The global economy is also experiencing a downshift in emerging market growth momentum led by China, which may prove somewhat persistent. Whereas earlier in the recovery there was a striking divergence between the relatively buoyant growth in major emerging economies and depressed growth in advanced economies, lately the extent of divergence has diminished noticeably.9 China is undergoing a challenging set of economic transitions. Trend growth has slowed substantially and is expected to slow further, and the composition of growth is shifting away from resource-intensive manufacturing and exports toward a greater share for consumption and services. China's investment has slowed sharply recently after accounting for nearly one-third of global investment over the past three years and about one-half of global consumption in certain metals such as iron ore, aluminum, copper, and nickel. Commodity exporters and close trading partners in Asia will be most affected, but the changes in the composition and rate of growth in a country that has accounted for about one-third of the growth in world output and trade will likely ripple through the global economy much more generally.

Amplified spillovers

Of course, policy divergence among major economies could be limited by rapid and strong transmission of foreign shocks across borders. In particular, although the U.S. real economy has traditionally been seen as more insulated from foreign trade shocks than many smaller economies, the combination of the highly global role of the dollar and U.S. financial markets and the proximity to the zero lower bound may be amplifying spillovers from foreign financial conditions. By one rough estimate, accounting for the net effect of exchange rate appreciation and changes in equity valuations and long term yields, over the past year and a half, the United States has experienced a tightening of financial conditions that is the equivalent of an additional increase of over 75 basis points in the federal funds rate.10

The transmission of divergent economic conditions across borders typically occurs though a couple of different channels. First, a decline in demand in one country reduces its demand for imports from other countries. Second, the fall in economic activity would be expected to trigger a more accommodative monetary policy, which helps offset the effect of the shock by both supporting domestic demand and weakening the exchange rate. The weaker exchange rate in turn leads domestic consumers to switch their expenditures away from more expensive foreign imports to cheaper domestic products while increasing the competitiveness of exports. The extent to which monetary policy offsets the shock by dispersing it to trade partners as opposed to strengthening domestic demand depends on the responsiveness of domestic demand relative to the exchange rate. The exchange rate channel, by raising the price of imports in domestic currency, also pushes up domestic inflation and exerts downward pressure on foreign inflation.

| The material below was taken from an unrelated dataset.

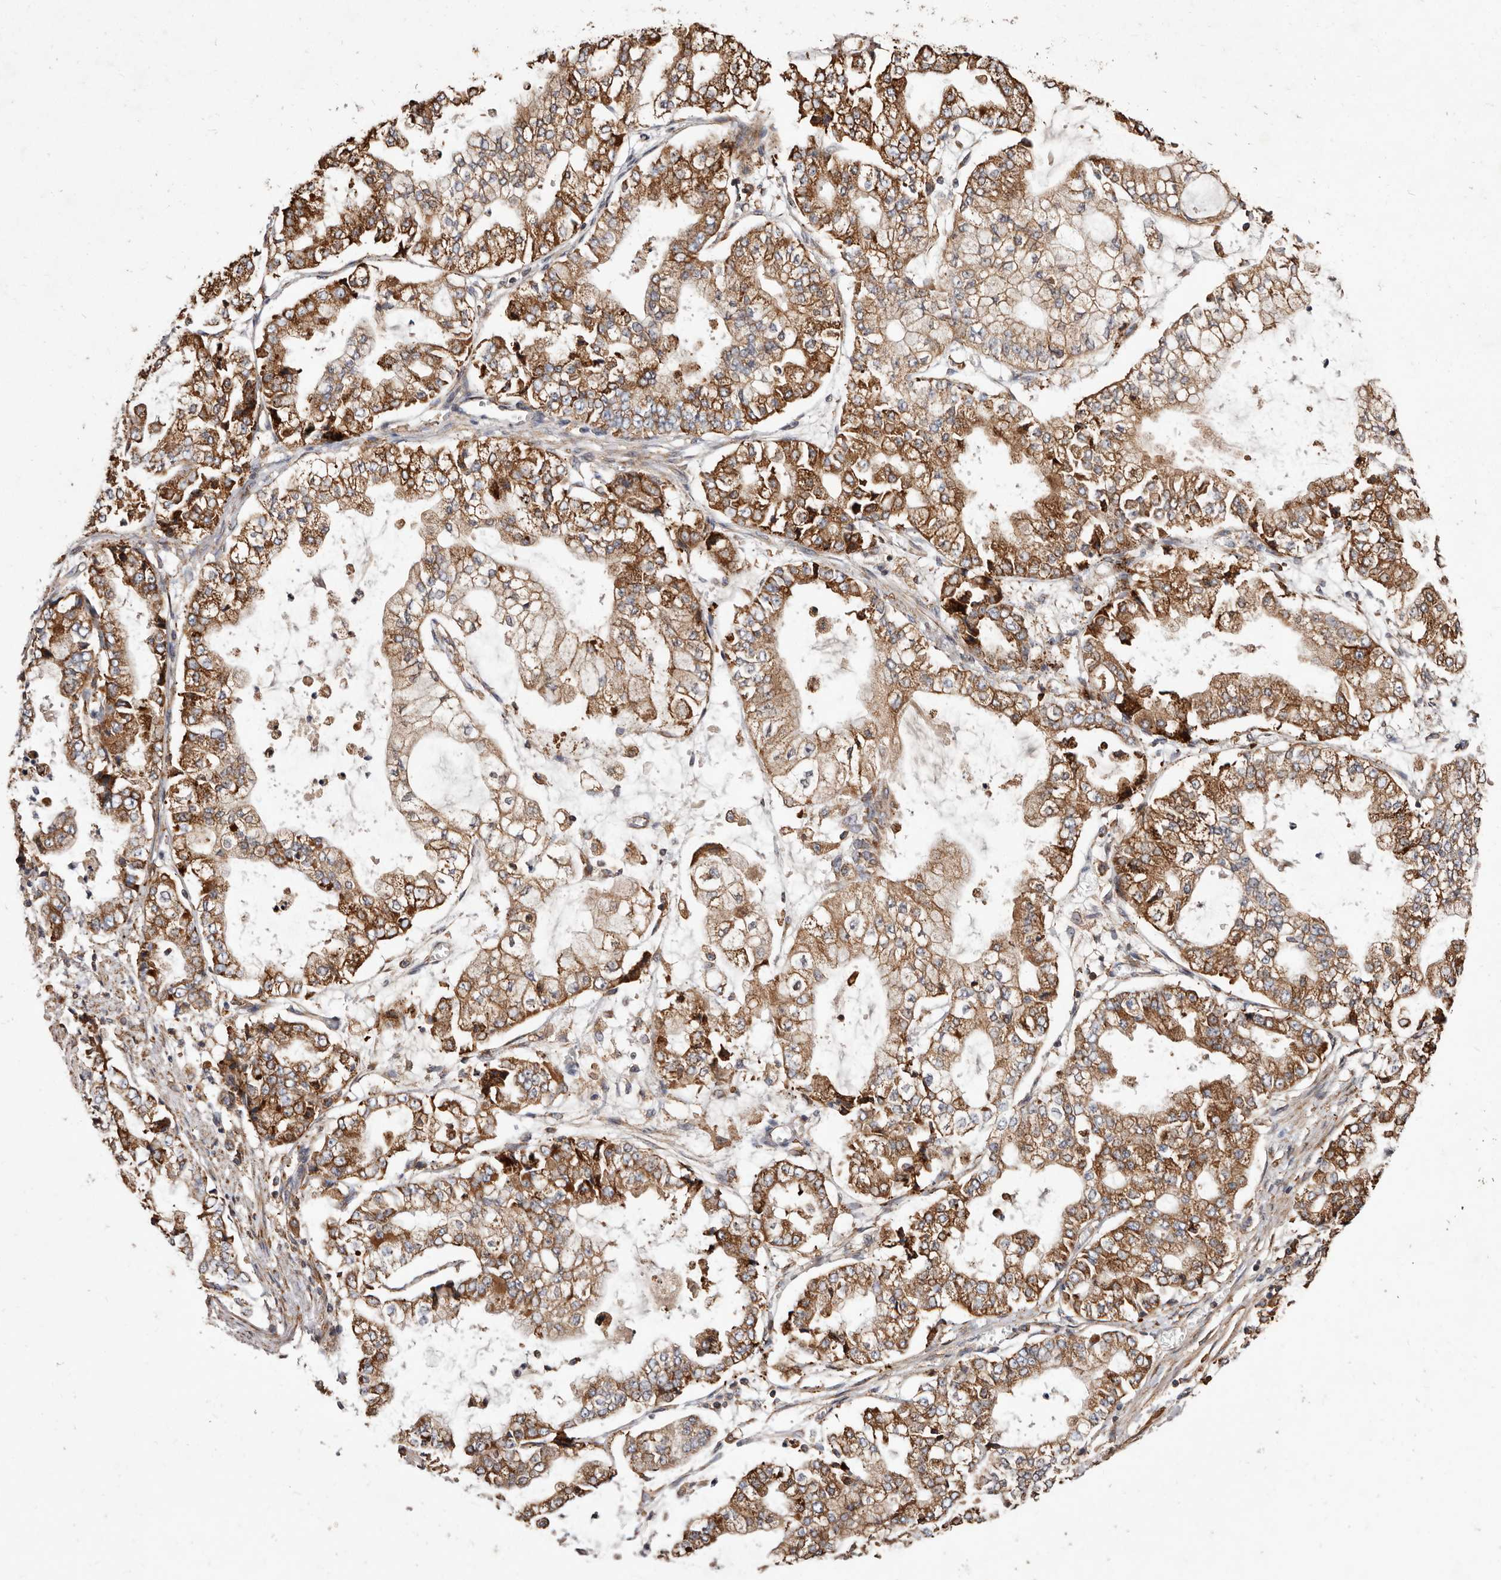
{"staining": {"intensity": "moderate", "quantity": ">75%", "location": "cytoplasmic/membranous"}, "tissue": "stomach cancer", "cell_type": "Tumor cells", "image_type": "cancer", "snomed": [{"axis": "morphology", "description": "Adenocarcinoma, NOS"}, {"axis": "topography", "description": "Stomach"}], "caption": "Brown immunohistochemical staining in human adenocarcinoma (stomach) reveals moderate cytoplasmic/membranous positivity in approximately >75% of tumor cells.", "gene": "STEAP2", "patient": {"sex": "male", "age": 76}}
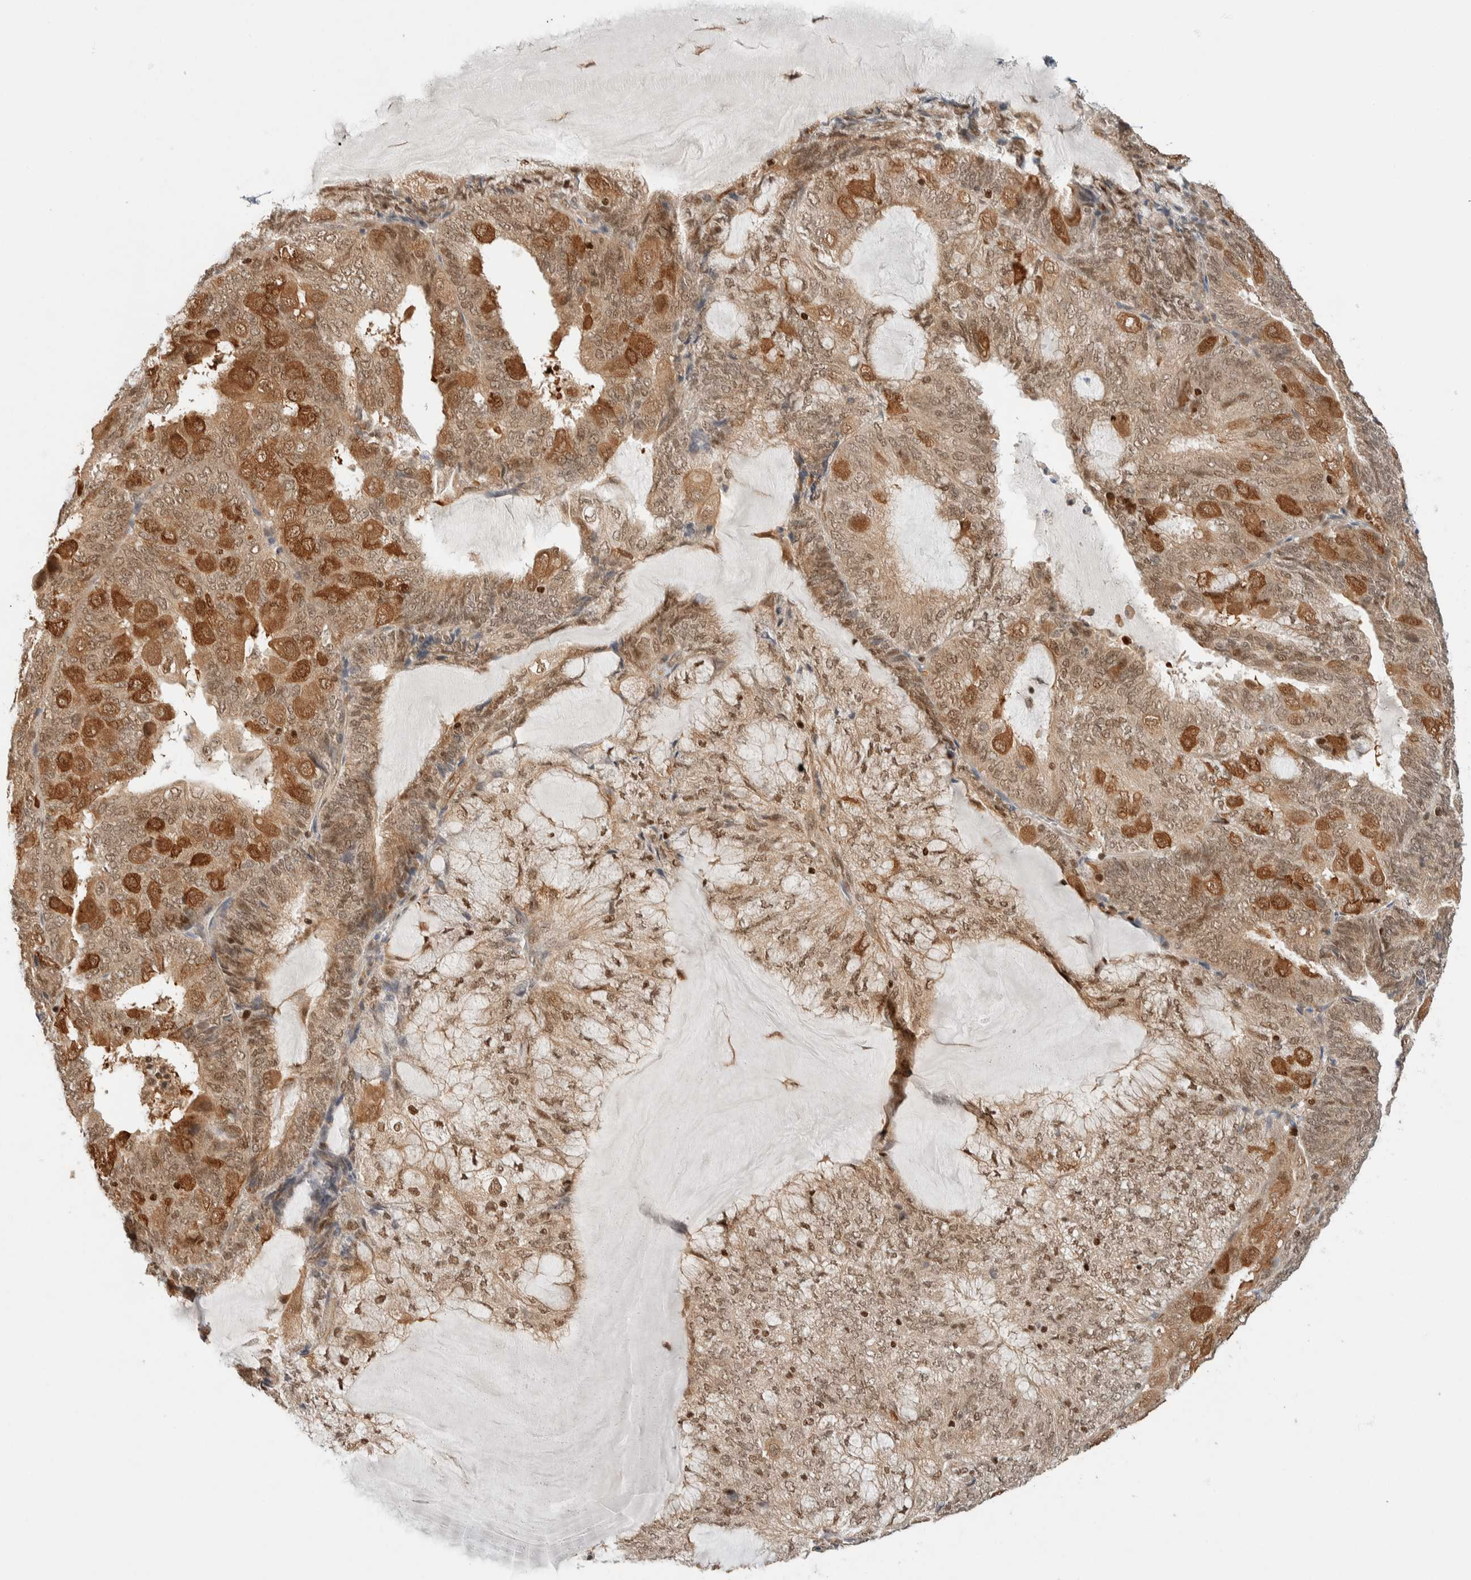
{"staining": {"intensity": "strong", "quantity": ">75%", "location": "cytoplasmic/membranous,nuclear"}, "tissue": "endometrial cancer", "cell_type": "Tumor cells", "image_type": "cancer", "snomed": [{"axis": "morphology", "description": "Adenocarcinoma, NOS"}, {"axis": "topography", "description": "Endometrium"}], "caption": "DAB immunohistochemical staining of human endometrial adenocarcinoma demonstrates strong cytoplasmic/membranous and nuclear protein staining in approximately >75% of tumor cells. The staining is performed using DAB brown chromogen to label protein expression. The nuclei are counter-stained blue using hematoxylin.", "gene": "C8orf76", "patient": {"sex": "female", "age": 81}}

The strength of spillovers across countries and the extent to which that affects policy divergence across countries depend on a foreign economy's openness to these different channels. The recent experience of Sweden suggests that for highly open economies, the effect of foreign shocks can be extremely powerful.11 Sweden's economic growth has been relatively rapid recently, reaching nearly 4 percent over the most recent four quarters. Moreover, the employment gap is estimated to be nearly closed, and there are signs of financial excess in the housing market. In ordinary times, these conditions would be consistent with relatively tight monetary policy. However, inflation has run persistently well below the central bank's 2 percent inflation target. Given the relative openness of Sweden's economy, moving the inflation rate back up to target has been greatly complicated by the sensitivity of Sweden's exchange rate and financial conditions to developments in the euro area, where domestic economic conditions are consistent with much more accommodative policy. As a result, the Riksbank has been pursuing extremely accommodative monetary policy, most recently lowering the interest rate on deposits to minus 0.5 percent and authorizing the Governor and Deputy Governor to intervene in foreign currency markets.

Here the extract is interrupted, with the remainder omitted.